Human emotions are expressed and recognized by multiple interacting signals such as facial expressions and both prosody and semantic content of utterances. While state-of -the-art speech interfaces lack the ability of understanding and responding to emotions, we envision a future where conversational agents can understand and interpret the users emotional state and can respond appropriately. We conducted a simulator experiment to collect a multimodal dataset with human speech utterances in a car environment comprising three modalities: the audio signal of a spoken interaction, the visual signal of the driver’s face, and the transcribed content of the utterances. While most existing approaches are limited to one modality, the goal of this project is to advance the use of multiple signals for emotion recognition in speech events.
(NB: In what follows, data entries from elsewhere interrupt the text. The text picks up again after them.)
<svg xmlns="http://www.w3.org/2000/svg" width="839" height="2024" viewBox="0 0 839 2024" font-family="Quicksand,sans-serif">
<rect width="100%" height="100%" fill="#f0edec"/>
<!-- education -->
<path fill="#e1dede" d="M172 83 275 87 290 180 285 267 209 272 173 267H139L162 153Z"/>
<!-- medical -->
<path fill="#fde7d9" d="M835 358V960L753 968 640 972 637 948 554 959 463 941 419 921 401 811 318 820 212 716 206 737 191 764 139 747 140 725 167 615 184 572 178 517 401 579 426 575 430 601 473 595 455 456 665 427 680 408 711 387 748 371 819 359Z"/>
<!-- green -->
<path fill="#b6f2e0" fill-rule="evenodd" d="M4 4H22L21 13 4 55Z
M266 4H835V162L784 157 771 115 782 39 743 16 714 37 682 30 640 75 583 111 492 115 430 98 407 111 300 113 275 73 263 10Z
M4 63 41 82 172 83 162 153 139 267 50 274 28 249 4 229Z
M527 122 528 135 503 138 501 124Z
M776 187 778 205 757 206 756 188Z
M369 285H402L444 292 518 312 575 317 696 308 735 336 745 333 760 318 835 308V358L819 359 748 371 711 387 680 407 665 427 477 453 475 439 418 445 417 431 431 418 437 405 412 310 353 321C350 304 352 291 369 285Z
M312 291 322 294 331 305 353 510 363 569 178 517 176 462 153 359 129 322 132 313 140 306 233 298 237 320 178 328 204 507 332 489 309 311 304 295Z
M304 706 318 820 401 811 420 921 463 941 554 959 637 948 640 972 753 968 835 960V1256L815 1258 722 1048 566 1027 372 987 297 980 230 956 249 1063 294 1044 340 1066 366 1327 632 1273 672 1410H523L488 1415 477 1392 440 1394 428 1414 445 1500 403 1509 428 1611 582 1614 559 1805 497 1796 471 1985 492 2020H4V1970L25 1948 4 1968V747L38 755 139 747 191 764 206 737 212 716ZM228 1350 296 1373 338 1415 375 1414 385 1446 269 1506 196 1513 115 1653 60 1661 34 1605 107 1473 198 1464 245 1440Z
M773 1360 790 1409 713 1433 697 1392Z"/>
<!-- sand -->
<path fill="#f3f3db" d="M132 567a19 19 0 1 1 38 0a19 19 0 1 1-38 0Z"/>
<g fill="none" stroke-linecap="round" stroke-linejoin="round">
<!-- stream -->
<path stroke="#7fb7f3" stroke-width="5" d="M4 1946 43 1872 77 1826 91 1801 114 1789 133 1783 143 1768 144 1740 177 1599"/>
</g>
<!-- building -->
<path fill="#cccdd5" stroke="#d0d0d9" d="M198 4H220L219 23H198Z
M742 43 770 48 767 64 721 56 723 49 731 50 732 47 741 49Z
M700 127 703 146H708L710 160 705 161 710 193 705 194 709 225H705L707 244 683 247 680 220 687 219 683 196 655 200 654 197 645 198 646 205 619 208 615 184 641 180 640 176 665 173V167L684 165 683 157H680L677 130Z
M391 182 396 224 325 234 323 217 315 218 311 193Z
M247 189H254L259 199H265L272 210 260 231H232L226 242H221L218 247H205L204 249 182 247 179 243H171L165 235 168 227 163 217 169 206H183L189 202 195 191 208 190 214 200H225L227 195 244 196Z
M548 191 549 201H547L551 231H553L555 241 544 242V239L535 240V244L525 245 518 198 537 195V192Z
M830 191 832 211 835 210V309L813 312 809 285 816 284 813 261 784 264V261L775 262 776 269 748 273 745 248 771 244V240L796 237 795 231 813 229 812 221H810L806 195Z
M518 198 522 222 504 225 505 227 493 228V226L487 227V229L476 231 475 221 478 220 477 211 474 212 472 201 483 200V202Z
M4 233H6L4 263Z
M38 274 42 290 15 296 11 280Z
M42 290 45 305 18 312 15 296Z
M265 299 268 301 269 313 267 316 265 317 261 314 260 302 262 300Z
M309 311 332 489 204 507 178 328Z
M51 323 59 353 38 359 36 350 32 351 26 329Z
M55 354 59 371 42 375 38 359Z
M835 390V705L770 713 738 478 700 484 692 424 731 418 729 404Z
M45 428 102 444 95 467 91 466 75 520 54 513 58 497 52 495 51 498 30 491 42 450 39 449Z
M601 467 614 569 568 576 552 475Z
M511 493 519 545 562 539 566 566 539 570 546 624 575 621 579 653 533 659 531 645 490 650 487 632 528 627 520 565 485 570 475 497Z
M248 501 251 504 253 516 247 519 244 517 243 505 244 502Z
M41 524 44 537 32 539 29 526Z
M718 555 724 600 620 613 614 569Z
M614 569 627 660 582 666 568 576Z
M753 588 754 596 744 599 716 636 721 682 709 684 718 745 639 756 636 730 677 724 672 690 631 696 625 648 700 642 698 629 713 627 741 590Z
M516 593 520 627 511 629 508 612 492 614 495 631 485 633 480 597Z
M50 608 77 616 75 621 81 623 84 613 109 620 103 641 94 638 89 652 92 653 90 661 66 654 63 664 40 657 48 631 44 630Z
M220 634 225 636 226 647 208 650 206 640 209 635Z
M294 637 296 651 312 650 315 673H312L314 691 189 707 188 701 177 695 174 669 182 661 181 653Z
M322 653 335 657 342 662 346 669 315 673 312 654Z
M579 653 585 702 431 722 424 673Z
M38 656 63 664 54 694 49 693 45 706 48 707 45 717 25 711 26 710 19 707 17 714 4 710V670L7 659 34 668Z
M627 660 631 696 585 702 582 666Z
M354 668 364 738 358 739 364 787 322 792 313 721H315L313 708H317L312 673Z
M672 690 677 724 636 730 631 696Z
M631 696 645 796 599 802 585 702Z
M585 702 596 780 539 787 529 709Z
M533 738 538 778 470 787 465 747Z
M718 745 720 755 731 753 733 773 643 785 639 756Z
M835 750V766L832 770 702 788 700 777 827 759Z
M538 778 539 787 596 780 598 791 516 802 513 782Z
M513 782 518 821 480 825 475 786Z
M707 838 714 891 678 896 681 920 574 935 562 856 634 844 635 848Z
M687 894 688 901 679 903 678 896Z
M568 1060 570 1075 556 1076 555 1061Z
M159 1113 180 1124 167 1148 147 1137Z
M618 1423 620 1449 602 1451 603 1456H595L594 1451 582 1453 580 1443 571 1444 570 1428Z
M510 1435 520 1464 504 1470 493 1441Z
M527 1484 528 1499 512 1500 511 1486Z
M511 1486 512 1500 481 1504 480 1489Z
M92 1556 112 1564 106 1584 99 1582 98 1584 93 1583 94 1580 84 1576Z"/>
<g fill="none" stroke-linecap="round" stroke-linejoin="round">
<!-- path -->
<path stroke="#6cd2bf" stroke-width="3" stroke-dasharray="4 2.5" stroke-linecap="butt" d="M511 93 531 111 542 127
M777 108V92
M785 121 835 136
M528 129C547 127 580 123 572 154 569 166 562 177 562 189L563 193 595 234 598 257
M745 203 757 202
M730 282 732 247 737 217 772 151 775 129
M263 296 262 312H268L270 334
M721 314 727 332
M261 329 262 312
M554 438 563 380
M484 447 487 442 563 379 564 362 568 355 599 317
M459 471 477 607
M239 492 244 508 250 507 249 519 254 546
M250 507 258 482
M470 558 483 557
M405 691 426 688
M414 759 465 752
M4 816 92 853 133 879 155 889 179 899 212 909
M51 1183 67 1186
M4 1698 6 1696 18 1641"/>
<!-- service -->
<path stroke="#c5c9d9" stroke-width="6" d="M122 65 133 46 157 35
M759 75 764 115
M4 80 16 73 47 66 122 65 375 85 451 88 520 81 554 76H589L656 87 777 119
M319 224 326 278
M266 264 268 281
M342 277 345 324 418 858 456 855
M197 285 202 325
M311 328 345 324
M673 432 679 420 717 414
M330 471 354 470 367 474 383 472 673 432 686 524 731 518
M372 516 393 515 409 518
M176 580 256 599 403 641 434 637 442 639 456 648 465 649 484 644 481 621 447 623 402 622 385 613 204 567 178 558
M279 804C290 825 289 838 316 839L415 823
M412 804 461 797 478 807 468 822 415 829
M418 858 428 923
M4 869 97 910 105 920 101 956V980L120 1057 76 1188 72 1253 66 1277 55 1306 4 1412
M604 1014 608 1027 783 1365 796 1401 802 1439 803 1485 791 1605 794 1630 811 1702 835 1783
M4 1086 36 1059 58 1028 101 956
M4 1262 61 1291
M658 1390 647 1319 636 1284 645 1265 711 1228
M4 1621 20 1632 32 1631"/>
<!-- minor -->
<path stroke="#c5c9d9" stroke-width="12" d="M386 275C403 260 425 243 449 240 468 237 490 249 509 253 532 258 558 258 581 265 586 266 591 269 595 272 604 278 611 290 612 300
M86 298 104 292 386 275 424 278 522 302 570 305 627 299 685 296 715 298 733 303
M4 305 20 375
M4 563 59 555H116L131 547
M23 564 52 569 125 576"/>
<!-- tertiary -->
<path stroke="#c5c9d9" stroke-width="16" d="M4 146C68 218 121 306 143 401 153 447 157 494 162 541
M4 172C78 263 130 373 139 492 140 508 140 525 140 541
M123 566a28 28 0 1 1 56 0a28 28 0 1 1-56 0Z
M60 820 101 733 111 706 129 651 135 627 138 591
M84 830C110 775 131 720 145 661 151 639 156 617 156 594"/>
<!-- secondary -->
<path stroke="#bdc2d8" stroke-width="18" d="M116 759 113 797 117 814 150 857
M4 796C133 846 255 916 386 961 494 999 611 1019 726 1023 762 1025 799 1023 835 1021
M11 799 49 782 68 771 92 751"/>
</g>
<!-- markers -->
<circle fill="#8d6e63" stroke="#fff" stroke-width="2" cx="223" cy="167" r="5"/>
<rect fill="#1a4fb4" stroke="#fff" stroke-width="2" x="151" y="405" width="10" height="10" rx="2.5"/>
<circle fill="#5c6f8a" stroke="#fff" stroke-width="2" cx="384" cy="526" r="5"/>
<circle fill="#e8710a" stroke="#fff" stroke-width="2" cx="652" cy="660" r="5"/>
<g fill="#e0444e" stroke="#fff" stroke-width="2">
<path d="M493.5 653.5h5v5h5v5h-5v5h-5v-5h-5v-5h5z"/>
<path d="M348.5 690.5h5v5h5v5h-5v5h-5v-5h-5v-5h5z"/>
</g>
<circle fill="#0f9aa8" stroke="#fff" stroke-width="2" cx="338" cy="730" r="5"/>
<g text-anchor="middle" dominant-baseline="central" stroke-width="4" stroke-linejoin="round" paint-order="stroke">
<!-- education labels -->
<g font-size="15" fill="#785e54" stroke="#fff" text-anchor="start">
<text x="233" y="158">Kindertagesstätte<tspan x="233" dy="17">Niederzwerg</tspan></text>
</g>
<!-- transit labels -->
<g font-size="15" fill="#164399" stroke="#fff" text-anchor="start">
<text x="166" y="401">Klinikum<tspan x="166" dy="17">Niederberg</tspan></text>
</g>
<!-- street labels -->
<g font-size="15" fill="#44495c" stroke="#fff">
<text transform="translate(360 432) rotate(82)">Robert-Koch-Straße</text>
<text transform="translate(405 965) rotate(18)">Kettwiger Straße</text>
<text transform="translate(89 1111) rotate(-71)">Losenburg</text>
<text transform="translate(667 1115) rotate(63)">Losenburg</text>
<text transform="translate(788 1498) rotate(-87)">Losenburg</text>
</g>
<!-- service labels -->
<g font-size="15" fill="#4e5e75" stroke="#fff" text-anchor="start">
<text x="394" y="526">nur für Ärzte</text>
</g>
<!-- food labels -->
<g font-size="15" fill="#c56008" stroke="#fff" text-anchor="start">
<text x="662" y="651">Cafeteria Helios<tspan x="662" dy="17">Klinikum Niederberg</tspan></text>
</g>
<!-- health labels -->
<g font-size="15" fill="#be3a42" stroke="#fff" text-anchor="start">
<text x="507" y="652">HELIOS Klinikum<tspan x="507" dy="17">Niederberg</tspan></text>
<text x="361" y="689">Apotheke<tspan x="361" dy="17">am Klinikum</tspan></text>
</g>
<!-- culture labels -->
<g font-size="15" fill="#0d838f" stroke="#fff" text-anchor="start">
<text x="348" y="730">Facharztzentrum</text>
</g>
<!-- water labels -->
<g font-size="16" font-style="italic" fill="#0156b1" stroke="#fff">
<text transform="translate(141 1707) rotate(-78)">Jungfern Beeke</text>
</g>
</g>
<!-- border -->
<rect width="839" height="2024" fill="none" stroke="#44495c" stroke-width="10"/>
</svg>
First, since there is a lack of commercially available software for real-time emotion recognition from uttered text as well as large text datasets from the automotive domain, we used a neural transfer learning approach for emotion recognition from text which
utilizes existing resources from other domains. We see that transfer learning enables models based on out-of-domain corpora to perform well. This method contributes up to 10 percentage points in F, with up to 76 micro-average F across the emotions joy, annoyance and insecurity.
To improve recognition performance, we investigate how information from the different channels (prosody, uttered text, and face) can be combined. We examine fusion approaches at different levels as well as different machine learning algorithms aiming to find the most suitable approach for real-time multimodal emotion recognition in speech events.